In principle, all knowledge about a system can be obtained from the quantum mechanical wave function. This is obtained (non-relativistically) by solving the Schrödinger equation of the complete many electron system. However in practice solving such an N-body problem proves to be impossible. This chapter will give a brief description of earlier approximations made to solve this many-body problem and a description of the important physical features omitted from these theories. For these reasons it is necessary to use density functional theory developed by Kohn and Sham[29] based on the theory of Hohenberg and Kohn[30] which, in principle, is an exact ground state theory. As the name suggests, the fundamental variational parameter is the electron charge density rather than the electronic wavefunctions. In this formalism, the N-electron problem is expressed as N one-electron equations where each electron interacts with all other electrons via an effective exchange-correlation potential. These interactions are then calculated using the local density approximation to exchange and correlation. Plane wave basis sets and total energy pseudopotential techniques are then used to solve the Kohn-Sham one electron equations.
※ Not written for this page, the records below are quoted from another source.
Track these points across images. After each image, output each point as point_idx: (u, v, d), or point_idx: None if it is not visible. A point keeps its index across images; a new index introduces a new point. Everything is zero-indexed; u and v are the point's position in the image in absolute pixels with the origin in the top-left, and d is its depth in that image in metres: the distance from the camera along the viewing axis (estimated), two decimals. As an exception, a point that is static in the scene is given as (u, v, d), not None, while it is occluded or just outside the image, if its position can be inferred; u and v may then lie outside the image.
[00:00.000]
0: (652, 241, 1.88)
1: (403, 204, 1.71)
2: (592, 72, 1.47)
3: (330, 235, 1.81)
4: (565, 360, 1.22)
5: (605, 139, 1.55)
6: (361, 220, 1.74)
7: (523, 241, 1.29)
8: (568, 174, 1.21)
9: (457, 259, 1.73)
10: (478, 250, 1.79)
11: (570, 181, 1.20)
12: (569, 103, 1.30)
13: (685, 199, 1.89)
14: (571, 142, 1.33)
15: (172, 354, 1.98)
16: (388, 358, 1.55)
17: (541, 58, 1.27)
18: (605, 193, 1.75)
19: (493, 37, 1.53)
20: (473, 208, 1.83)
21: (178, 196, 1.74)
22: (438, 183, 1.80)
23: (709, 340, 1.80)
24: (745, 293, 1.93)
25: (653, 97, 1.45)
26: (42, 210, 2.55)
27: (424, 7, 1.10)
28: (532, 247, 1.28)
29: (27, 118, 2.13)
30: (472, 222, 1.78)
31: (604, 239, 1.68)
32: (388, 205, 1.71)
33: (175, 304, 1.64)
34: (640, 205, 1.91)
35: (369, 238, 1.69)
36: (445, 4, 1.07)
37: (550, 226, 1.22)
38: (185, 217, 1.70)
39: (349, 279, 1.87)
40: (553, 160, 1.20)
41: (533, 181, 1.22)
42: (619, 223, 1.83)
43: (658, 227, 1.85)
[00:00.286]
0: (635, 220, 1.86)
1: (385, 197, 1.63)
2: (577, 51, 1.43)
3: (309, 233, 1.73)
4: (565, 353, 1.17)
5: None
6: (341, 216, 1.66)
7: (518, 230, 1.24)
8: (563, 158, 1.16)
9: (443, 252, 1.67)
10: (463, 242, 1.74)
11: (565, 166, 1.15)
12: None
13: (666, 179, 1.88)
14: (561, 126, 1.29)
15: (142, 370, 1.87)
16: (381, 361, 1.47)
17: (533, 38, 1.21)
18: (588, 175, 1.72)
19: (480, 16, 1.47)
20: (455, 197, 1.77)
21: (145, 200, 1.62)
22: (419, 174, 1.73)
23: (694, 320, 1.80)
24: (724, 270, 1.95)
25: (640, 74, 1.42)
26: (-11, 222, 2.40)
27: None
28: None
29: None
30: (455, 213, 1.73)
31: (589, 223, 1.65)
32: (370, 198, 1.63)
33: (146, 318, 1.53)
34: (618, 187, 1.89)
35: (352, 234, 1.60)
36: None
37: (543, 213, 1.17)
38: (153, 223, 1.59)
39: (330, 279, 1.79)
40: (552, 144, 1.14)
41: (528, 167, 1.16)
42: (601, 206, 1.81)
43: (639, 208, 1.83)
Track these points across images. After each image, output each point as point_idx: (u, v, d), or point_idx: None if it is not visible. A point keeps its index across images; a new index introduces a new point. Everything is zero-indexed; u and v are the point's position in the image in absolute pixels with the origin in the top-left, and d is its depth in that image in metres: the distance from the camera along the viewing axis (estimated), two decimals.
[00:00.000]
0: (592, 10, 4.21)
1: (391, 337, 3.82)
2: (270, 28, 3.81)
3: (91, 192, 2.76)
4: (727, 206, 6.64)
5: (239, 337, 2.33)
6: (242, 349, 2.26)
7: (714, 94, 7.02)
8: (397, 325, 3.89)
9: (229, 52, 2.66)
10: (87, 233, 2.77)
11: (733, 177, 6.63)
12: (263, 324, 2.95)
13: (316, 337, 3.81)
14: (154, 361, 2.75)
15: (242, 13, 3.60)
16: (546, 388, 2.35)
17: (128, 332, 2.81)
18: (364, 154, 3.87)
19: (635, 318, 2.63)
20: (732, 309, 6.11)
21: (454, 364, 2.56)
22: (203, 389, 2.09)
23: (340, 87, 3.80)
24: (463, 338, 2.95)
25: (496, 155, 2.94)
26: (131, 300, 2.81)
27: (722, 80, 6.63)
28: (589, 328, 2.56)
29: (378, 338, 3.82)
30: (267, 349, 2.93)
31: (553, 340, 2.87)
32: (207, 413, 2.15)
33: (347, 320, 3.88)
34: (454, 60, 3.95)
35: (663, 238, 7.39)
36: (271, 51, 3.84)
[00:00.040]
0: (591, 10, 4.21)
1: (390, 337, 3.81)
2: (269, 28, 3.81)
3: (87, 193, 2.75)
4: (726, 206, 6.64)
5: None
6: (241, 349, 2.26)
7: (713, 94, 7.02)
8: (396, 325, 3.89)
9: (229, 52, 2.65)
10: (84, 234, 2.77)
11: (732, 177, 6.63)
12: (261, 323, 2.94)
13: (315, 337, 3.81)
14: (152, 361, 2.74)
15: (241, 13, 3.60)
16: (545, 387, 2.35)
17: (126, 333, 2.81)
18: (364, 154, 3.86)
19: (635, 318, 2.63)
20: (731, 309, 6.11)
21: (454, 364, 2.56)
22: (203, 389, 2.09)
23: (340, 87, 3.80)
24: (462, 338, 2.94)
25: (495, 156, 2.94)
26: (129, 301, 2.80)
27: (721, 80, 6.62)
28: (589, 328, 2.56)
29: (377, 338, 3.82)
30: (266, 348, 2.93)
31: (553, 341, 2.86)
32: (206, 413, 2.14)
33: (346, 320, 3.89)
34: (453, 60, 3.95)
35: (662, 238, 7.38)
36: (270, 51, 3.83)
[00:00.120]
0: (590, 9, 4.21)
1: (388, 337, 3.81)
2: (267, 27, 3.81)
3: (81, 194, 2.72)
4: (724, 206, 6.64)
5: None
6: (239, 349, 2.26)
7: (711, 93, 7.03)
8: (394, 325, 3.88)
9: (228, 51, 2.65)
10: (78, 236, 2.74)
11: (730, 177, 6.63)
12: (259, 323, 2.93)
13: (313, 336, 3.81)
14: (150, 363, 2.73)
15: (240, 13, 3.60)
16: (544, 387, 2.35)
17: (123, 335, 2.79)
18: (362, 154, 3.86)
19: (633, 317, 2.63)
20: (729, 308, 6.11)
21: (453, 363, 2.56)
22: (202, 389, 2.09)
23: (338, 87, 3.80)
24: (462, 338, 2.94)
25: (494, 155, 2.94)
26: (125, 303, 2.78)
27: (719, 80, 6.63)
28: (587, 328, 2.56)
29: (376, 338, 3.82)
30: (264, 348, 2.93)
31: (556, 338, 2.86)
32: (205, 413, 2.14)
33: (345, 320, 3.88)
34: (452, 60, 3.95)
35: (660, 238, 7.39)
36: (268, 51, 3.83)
The Hellmann-Feynman theorem can then be used to calculate the forces required to integrate the ionic equations of motion within a molecular dynamics simulation.

There are now many articles on this subject which review the topics involved in total energy calculations in depth such as those in references [31, 32, 33, 34, 35, 36]. Therefore in this chapter only a brief description of the methods used for the total energy calculations used in later chapters will be discussed.